++++ Task data
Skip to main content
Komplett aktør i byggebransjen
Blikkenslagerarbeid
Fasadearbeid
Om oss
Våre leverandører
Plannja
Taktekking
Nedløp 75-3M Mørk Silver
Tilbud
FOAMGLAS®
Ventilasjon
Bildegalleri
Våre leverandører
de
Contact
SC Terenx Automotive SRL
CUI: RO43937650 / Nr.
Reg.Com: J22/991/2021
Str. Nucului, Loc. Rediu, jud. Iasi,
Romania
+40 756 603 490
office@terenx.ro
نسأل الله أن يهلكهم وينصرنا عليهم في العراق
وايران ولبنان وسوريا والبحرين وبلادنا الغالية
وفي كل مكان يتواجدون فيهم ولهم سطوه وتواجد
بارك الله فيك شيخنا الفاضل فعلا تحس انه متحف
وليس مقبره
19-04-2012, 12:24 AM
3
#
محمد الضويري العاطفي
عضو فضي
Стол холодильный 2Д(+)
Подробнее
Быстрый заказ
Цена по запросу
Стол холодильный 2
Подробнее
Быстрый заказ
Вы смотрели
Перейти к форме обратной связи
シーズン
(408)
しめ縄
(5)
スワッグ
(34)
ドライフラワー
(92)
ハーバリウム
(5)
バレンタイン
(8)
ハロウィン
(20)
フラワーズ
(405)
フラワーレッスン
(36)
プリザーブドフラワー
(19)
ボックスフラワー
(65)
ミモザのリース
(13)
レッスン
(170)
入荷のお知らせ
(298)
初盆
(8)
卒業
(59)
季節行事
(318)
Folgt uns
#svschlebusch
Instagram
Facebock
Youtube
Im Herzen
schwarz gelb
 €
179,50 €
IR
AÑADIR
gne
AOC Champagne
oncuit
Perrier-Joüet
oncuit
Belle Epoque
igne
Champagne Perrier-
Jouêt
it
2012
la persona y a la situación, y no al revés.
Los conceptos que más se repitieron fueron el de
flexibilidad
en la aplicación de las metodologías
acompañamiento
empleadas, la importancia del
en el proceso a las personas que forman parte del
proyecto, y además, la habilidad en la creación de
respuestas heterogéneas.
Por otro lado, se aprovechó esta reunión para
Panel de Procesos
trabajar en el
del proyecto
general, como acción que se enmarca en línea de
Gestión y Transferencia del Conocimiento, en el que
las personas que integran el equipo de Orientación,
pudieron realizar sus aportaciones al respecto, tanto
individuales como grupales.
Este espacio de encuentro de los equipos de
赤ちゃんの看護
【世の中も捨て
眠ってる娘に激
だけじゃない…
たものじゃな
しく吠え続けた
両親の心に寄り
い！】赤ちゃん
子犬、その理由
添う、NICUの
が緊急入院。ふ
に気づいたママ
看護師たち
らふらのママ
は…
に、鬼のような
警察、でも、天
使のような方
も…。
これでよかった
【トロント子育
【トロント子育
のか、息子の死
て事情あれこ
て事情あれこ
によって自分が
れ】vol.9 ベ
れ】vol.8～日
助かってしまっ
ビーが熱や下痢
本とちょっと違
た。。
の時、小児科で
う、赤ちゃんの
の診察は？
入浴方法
++++++++
● About this task: Output all of the data exactly.

● Result:
Skip to main content
Komplett aktør i byggebransjen
Blikkenslagerarbeid
Fasadearbeid
Om oss
Våre leverandører
Plannja
Taktekking
Nedløp 75-3M Mørk Silver
Tilbud
FOAMGLAS®
Ventilasjon
Bildegalleri
Våre leverandører
de
Contact
SC Terenx Automotive SRL
CUI: RO43937650 / Nr.
Reg.Com: J22/991/2021
Str. Nucului, Loc. Rediu, jud. Iasi,
Romania
+40 756 603 490
office@terenx.ro
نسأل الله أن يهلكهم وينصرنا عليهم في العراق
وايران ولبنان وسوريا والبحرين وبلادنا الغالية
وفي كل مكان يتواجدون فيهم ولهم سطوه وتواجد
بارك الله فيك شيخنا الفاضل فعلا تحس انه متحف
وليس مقبره
19-04-2012, 12:24 AM
3
#
محمد الضويري العاطفي
عضو فضي
Стол холодильный 2Д(+)
Подробнее
Быстрый заказ
Цена по запросу
Стол холодильный 2
Подробнее
Быстрый заказ
Вы смотрели
Перейти к форме обратной связи
シーズン
(408)
しめ縄
(5)
スワッグ
(34)
ドライフラワー
(92)
ハーバリウム
(5)
バレンタイン
(8)
ハロウィン
(20)
フラワーズ
(405)
フラワーレッスン
(36)
プリザーブドフラワー
(19)
ボックスフラワー
(65)
ミモザのリース
(13)
レッスン
(170)
入荷のお知らせ
(298)
初盆
(8)
卒業
(59)
季節行事
(318)
Folgt uns
#svschlebusch
Instagram
Facebock
Youtube
Im Herzen
schwarz gelb
 €
179,50 €
IR
AÑADIR
gne
AOC Champagne
oncuit
Perrier-Joüet
oncuit
Belle Epoque
igne
Champagne Perrier-
Jouêt
it
2012
la persona y a la situación, y no al revés.
Los conceptos que más se repitieron fueron el de
flexibilidad
en la aplicación de las metodologías
acompañamiento
empleadas, la importancia del
en el proceso a las personas que forman parte del
proyecto, y además, la habilidad en la creación de
respuestas heterogéneas.
Por otro lado, se aprovechó esta reunión para
Panel de Procesos
trabajar en el
del proyecto
general, como acción que se enmarca en línea de
Gestión y Transferencia del Conocimiento, en el que
las personas que integran el equipo de Orientación,
pudieron realizar sus aportaciones al respecto, tanto
individuales como grupales.
Este espacio de encuentro de los equipos de
赤ちゃんの看護
【世の中も捨て
眠ってる娘に激
だけじゃない…
たものじゃな
しく吠え続けた
両親の心に寄り
い！】赤ちゃん
子犬、その理由
添う、NICUの
が緊急入院。ふ
に気づいたママ
看護師たち
らふらのママ
は…
に、鬼のような
警察、でも、天
使のような方
も…。
これでよかった
【トロント子育
【トロント子育
のか、息子の死
て事情あれこ
て事情あれこ
によって自分が
れ】vol.9 ベ
れ】vol.8～日
助かってしまっ
ビーが熱や下痢
本とちょっと違
た。。
の時、小児科で
う、赤ちゃんの
の診察は？
入浴方法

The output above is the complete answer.